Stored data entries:
========================================================================
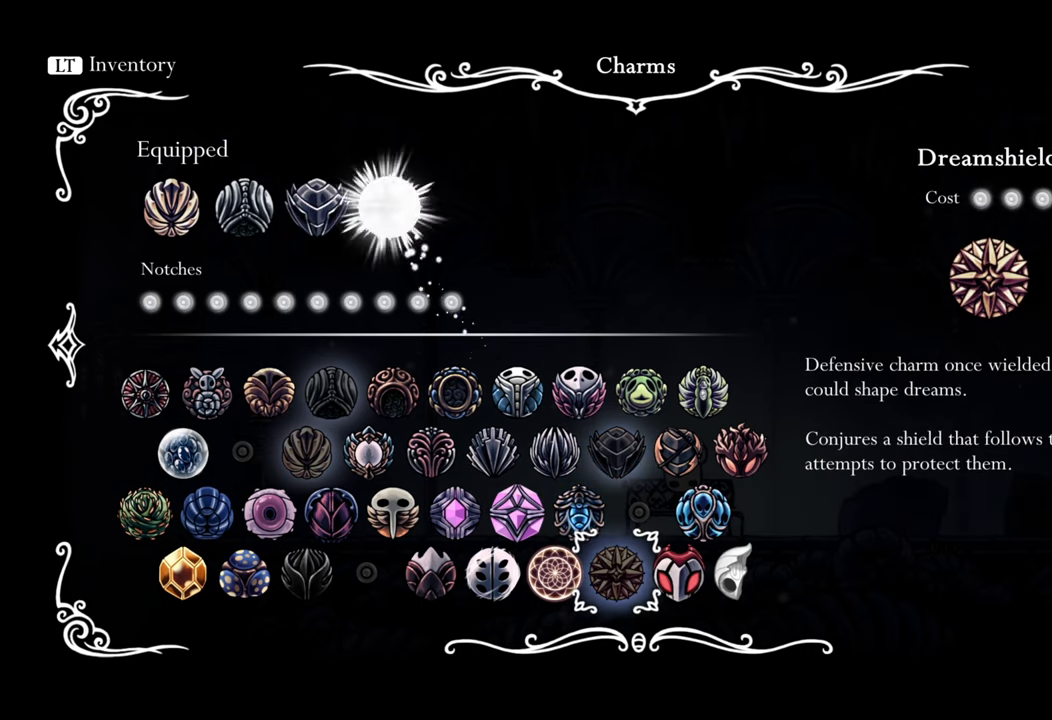
{"buttons": [], "events": []}
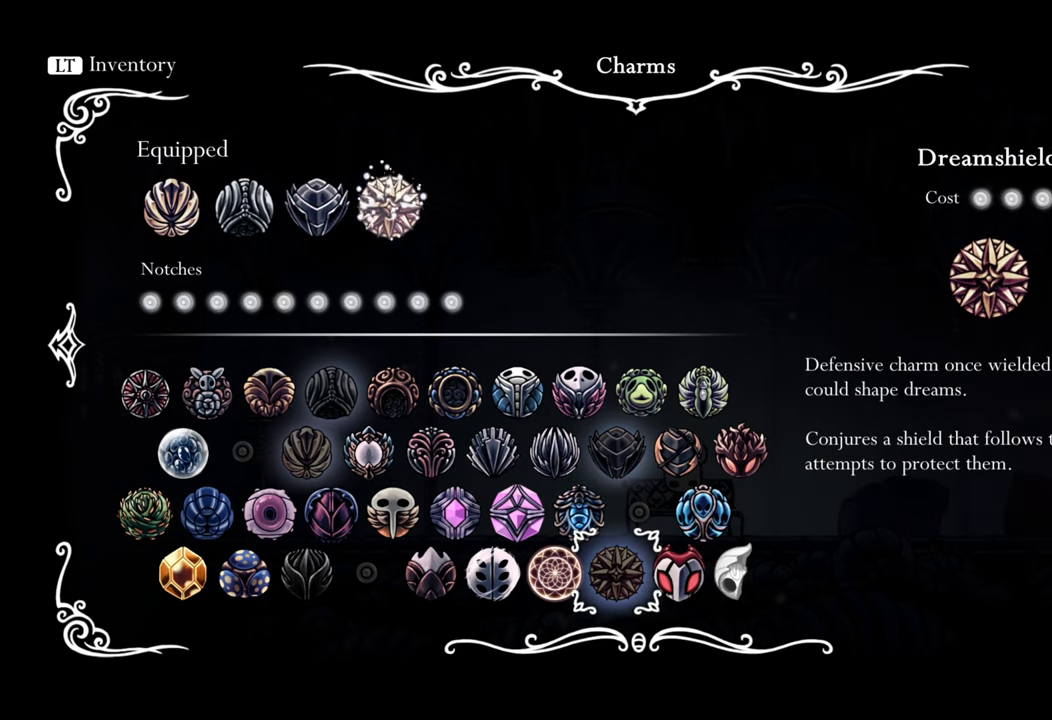
{"buttons": ["B"], "events": [[440, "B", "down"]]}
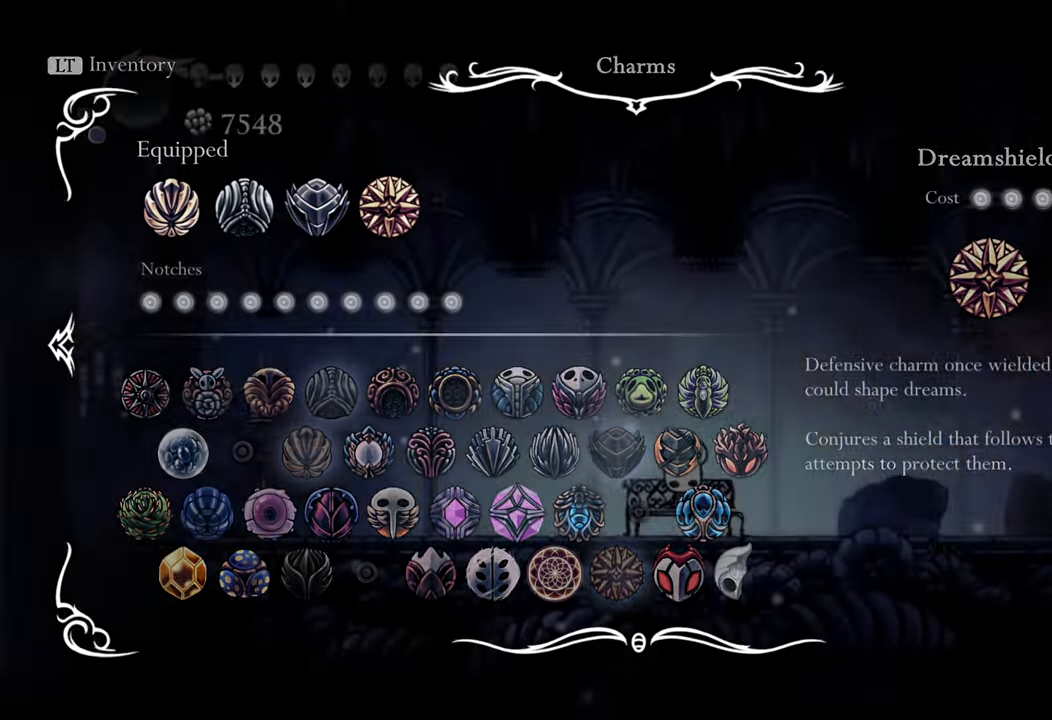
{"buttons": ["DPAD_LEFT"], "events": [[20, "B", "up"], [20, "DPAD_LEFT", "down"], [20, "R2", "down"], [180, "R2", "up"]]}
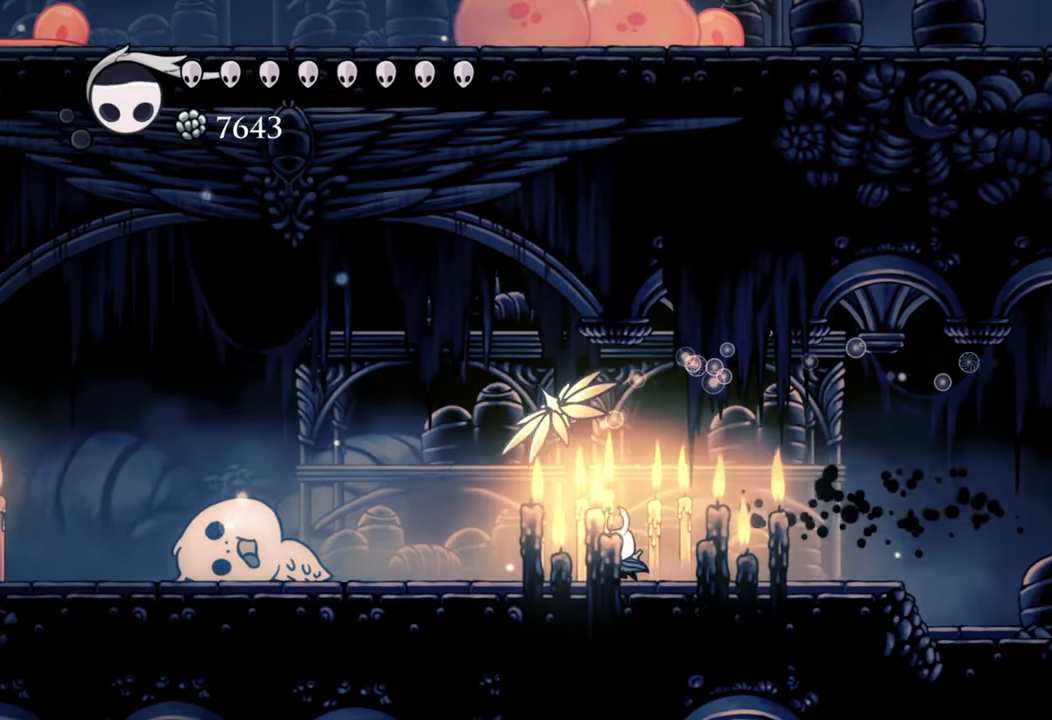
{"buttons": ["DPAD_LEFT"], "events": []}
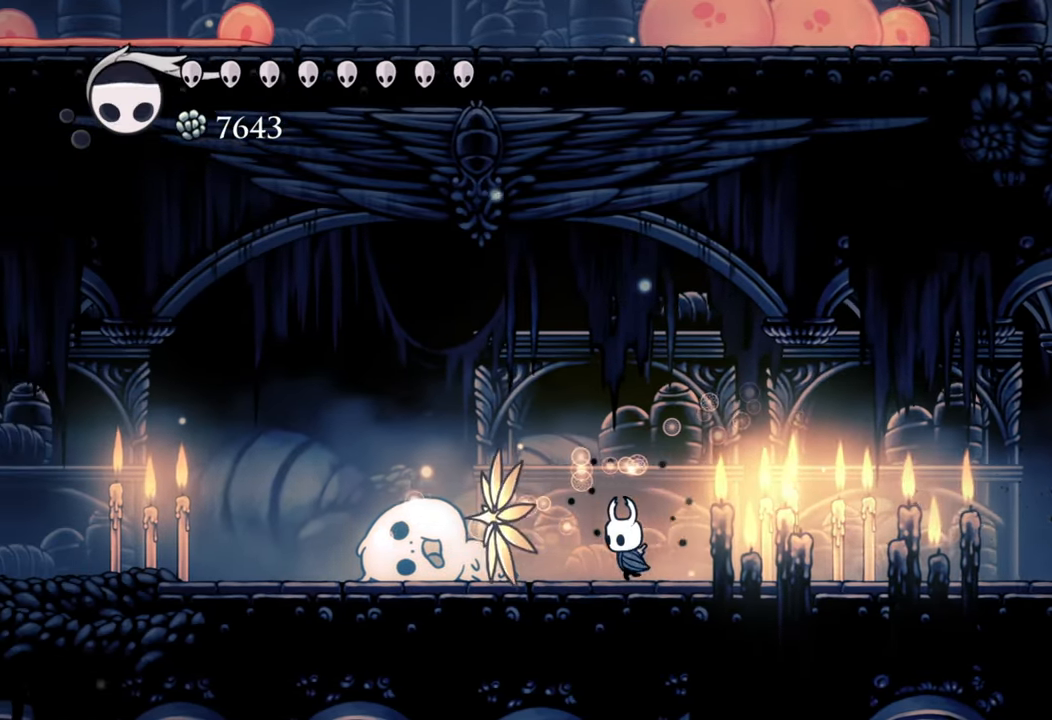
{"buttons": ["Y"], "events": [[140, "DPAD_LEFT", "up"], [180, "Y", "down"]]}
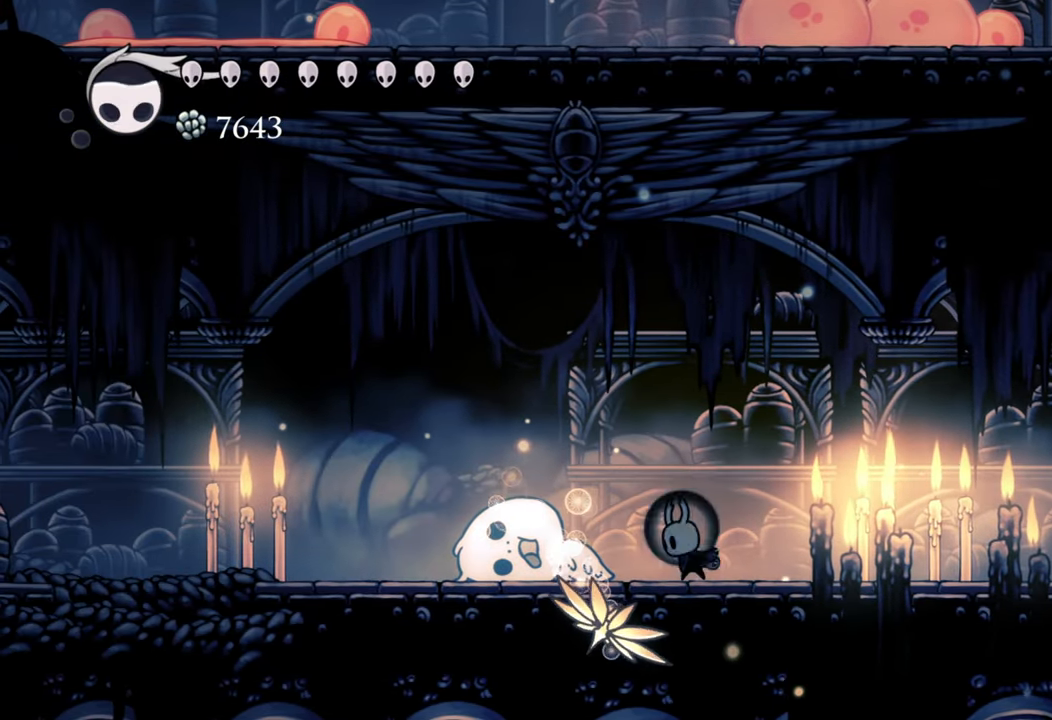
{"buttons": ["Y"], "events": []}
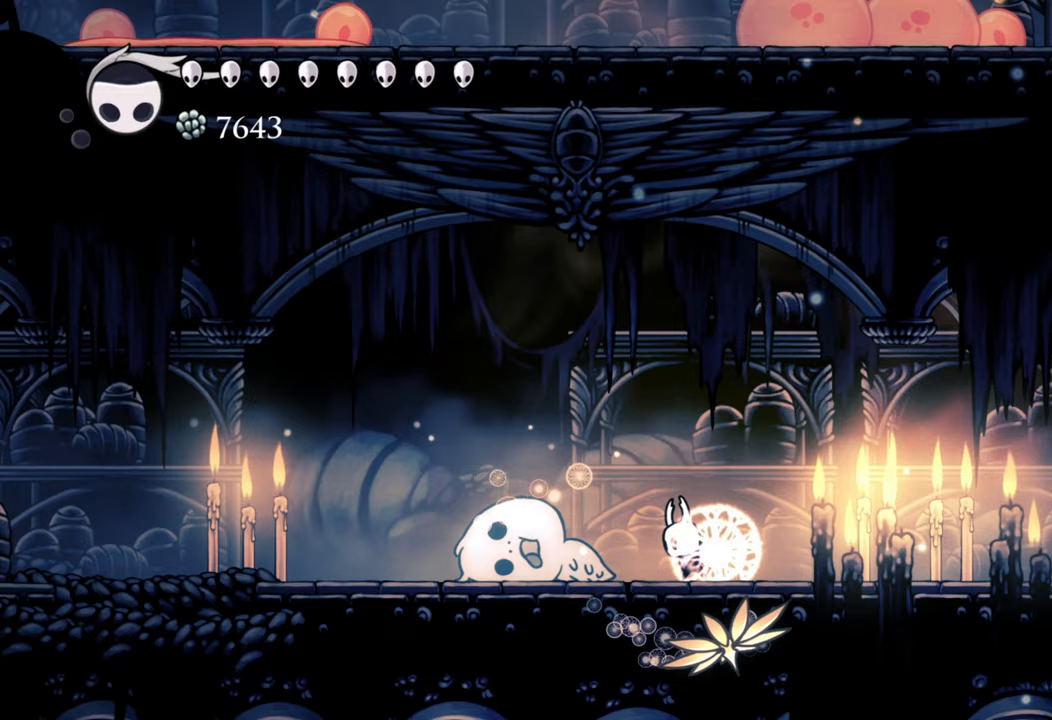
{"buttons": ["Y"], "events": []}
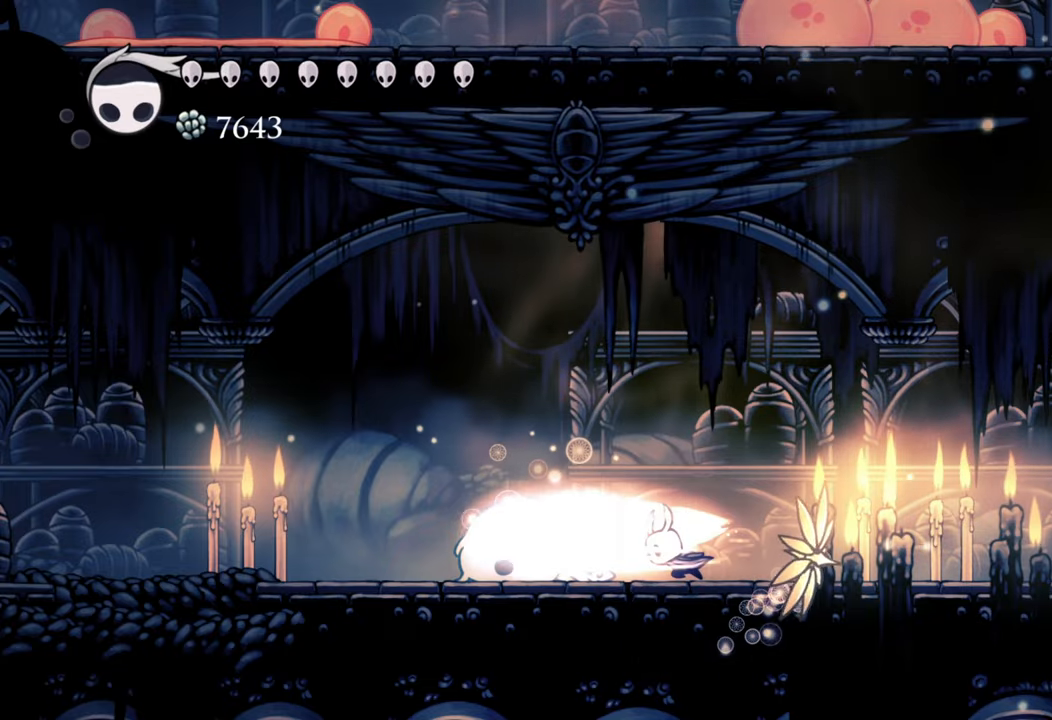
{"buttons": [], "events": [[260, "Y", "up"]]}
========================================================================
• _Task_: The data above, line by line: transcribe it exactly and drop the pictures.

• _Completed exercise_:
{"buttons": [], "events": []}
{"buttons": ["B"], "events": [[440, "B", "down"]]}
{"buttons": ["DPAD_LEFT"], "events": [[20, "B", "up"], [20, "DPAD_LEFT", "down"], [20, "R2", "down"], [180, "R2", "up"]]}
{"buttons": ["DPAD_LEFT"], "events": []}
{"buttons": ["Y"], "events": [[140, "DPAD_LEFT", "up"], [180, "Y", "down"]]}
{"buttons": ["Y"], "events": []}
{"buttons": ["Y"], "events": []}
{"buttons": [], "events": [[260, "Y", "up"]]}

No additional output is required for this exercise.